Un différend sportif enflamme Bergerac à l'approche des municipales
Alors que les intempéries persistantes perturbent gravement la vie sportive depuis plusieurs semaines, une vive tension oppose désormais le District de football de la Dordogne et la municipalité de Bergerac. Dans un communiqué officiel publié sur sa page Facebook ce lundi 16 février, le District a exprimé sa profonde déception face au refus de la Ville de prêter son terrain synthétique pour une rencontre de football.
Une demande rejetée dans un « contexte exceptionnel »
Le District souhaitait utiliser l'installation bergeracoise pour un match opposant par exemple Prigonrieux et Atur, initialement prévu le dimanche 15 février à 17 heures. « Nous regrettons que la commune de Bergerac n'ait pas donné une suite favorable à notre demande, et ce malgré l'existence d'une convention signée. Cette décision n'a pas permis d'apporter la contribution attendue dans ce contexte exceptionnel », peut-on lire dans le communiqué. Le District a toutefois remercié les communes de Trélissac et de Ribérac qui, elles, ont accepté de mettre leurs terrains synthétiques à disposition.

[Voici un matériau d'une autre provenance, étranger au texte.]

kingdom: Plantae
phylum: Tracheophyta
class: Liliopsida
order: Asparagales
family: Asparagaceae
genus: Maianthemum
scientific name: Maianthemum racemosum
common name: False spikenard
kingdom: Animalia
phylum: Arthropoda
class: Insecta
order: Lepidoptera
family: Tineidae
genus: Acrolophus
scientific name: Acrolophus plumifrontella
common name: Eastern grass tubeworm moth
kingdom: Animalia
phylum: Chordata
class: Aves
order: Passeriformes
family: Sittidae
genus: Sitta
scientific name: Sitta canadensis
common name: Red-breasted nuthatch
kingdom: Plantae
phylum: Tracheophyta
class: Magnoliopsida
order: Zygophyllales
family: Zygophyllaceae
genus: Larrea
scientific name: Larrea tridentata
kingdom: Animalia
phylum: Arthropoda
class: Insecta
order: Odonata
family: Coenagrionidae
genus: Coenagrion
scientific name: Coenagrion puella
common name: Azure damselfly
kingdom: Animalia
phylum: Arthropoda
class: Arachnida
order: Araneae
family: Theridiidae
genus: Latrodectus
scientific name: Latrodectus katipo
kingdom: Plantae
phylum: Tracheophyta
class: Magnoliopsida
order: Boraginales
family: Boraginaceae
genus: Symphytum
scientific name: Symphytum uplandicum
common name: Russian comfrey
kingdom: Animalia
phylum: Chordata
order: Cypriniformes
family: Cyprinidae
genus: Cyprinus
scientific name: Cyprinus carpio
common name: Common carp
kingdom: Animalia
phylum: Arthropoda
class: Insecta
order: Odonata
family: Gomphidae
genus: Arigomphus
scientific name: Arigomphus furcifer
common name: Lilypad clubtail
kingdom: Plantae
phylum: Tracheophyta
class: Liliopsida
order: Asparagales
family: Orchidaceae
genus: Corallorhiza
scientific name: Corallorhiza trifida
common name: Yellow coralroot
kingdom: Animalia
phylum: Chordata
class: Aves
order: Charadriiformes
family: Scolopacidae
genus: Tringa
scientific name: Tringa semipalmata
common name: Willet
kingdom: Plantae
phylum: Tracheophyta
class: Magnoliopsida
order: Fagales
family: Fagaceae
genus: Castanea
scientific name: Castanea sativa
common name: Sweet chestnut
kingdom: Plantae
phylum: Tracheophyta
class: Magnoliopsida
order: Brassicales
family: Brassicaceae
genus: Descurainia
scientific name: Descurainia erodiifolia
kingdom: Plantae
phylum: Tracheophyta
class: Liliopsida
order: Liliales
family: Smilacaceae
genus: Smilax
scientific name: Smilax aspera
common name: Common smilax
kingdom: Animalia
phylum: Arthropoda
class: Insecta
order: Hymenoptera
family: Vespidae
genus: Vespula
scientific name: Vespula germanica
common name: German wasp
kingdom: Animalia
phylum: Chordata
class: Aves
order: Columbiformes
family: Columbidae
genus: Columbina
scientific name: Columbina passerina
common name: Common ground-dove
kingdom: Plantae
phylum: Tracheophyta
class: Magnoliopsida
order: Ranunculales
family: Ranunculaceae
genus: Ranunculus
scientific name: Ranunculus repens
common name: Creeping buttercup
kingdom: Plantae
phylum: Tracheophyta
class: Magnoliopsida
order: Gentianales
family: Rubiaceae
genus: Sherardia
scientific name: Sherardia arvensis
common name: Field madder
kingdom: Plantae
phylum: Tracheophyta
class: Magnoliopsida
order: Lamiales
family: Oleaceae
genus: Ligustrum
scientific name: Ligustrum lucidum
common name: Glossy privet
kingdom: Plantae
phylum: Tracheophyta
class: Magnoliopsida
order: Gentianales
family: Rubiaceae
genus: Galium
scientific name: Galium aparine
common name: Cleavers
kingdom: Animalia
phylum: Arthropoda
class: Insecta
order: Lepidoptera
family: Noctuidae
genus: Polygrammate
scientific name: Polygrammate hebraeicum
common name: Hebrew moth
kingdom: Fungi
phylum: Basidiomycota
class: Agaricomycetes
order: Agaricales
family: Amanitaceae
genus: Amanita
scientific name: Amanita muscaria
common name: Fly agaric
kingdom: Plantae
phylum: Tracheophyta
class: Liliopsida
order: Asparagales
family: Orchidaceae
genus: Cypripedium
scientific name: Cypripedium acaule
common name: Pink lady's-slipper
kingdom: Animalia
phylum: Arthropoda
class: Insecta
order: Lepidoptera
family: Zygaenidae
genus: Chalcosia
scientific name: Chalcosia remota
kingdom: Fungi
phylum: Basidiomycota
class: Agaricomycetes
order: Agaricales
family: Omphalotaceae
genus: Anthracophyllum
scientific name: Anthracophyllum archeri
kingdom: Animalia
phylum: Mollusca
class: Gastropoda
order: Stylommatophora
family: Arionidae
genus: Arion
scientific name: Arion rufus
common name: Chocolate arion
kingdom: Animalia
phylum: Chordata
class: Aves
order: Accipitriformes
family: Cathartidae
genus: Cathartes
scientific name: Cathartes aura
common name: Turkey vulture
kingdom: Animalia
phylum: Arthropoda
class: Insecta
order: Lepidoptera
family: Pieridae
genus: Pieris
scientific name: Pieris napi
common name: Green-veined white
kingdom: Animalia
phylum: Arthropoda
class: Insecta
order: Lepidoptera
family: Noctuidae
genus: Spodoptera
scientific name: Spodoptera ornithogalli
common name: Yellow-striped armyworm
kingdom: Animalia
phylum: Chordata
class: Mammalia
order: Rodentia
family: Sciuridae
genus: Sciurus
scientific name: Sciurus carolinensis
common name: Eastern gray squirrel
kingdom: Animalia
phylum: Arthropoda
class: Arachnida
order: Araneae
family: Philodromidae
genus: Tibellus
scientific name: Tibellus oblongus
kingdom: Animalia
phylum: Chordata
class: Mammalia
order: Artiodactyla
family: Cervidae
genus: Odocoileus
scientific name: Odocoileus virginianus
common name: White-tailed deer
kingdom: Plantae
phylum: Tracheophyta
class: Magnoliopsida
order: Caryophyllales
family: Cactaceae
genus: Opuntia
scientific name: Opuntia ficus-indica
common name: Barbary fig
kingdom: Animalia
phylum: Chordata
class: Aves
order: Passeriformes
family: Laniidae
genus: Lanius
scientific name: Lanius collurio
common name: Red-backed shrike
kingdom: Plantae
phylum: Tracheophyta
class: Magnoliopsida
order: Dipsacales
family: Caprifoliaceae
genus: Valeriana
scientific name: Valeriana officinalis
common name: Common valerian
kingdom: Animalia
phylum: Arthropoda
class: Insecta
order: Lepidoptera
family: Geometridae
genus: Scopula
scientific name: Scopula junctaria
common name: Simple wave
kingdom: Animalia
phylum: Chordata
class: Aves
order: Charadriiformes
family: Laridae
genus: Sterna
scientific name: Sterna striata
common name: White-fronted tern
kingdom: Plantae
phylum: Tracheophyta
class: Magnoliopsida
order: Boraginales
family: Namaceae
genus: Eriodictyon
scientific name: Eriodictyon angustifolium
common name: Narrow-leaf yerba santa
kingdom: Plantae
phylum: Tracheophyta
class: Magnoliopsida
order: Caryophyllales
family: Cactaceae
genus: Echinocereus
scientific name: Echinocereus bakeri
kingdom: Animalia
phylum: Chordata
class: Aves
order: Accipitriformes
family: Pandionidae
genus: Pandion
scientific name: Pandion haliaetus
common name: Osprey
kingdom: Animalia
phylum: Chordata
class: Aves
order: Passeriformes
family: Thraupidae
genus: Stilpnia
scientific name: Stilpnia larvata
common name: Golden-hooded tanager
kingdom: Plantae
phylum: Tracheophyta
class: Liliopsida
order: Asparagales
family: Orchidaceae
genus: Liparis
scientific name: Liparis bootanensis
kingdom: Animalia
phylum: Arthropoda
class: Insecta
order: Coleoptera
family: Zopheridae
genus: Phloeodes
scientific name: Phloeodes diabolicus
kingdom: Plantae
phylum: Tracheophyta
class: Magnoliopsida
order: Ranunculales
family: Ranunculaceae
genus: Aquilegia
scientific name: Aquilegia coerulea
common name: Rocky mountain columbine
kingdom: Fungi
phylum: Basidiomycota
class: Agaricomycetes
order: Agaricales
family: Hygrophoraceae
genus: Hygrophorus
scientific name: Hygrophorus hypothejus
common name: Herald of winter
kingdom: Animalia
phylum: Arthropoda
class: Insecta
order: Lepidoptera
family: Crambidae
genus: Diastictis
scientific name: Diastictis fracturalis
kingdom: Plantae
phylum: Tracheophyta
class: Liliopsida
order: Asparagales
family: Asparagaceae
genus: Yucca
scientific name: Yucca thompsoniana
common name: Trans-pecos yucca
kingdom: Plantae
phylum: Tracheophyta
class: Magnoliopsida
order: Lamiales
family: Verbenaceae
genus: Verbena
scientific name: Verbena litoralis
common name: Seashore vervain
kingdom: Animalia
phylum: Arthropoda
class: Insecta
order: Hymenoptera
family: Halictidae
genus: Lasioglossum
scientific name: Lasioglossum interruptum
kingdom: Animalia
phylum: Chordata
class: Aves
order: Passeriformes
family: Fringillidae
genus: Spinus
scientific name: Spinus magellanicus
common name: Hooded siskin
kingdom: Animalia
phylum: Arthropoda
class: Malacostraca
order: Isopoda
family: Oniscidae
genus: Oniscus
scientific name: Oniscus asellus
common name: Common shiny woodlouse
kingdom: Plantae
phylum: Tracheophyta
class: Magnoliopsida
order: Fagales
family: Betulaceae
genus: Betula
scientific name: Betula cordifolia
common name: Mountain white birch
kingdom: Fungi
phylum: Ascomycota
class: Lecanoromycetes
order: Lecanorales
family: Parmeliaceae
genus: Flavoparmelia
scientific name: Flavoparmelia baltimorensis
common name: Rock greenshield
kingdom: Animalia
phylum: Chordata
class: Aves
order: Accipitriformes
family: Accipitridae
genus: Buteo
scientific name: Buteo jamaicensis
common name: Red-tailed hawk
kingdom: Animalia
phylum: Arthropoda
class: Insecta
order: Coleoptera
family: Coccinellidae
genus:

Le maire justifie sa position par des priorités locales et budgétaires
De son côté, le maire Jonathan Prioleaud a défendu la décision municipale en expliquant que ce terrain est réservé en « priorité » aux trois clubs de football de Bergerac : le Stella, l'US La Catte et le Bergerac Périgord FC. Il accueille déjà de nombreux matches de toutes catégories. À titre d'exemple, les féminines du BPFC y ont battu Soyaux le dimanche 15 février à 13 heures, et celles de l'US La Catte ont dominé l'équipe de Vindelle à 15 heures.
« Dès qu'il y a des arrêtés pris dans les communes voisines, les clubs nous appellent mais on fait aussi très attention à l'utilisation du terrain que l'on vient de rénover, on ne veut pas le surutiliser », a ajouté l'élu. Il a précisé que la convention signée avec le District stipule que la Ville doit être prévenue « 30 jours avant » la rencontre. « Le District demande toujours plus en termes d'infrastructures mais à la fin, c'est toujours à la Ville de payer », a-t-il souligné, pointant des enjeux budgétaires sous-jacents.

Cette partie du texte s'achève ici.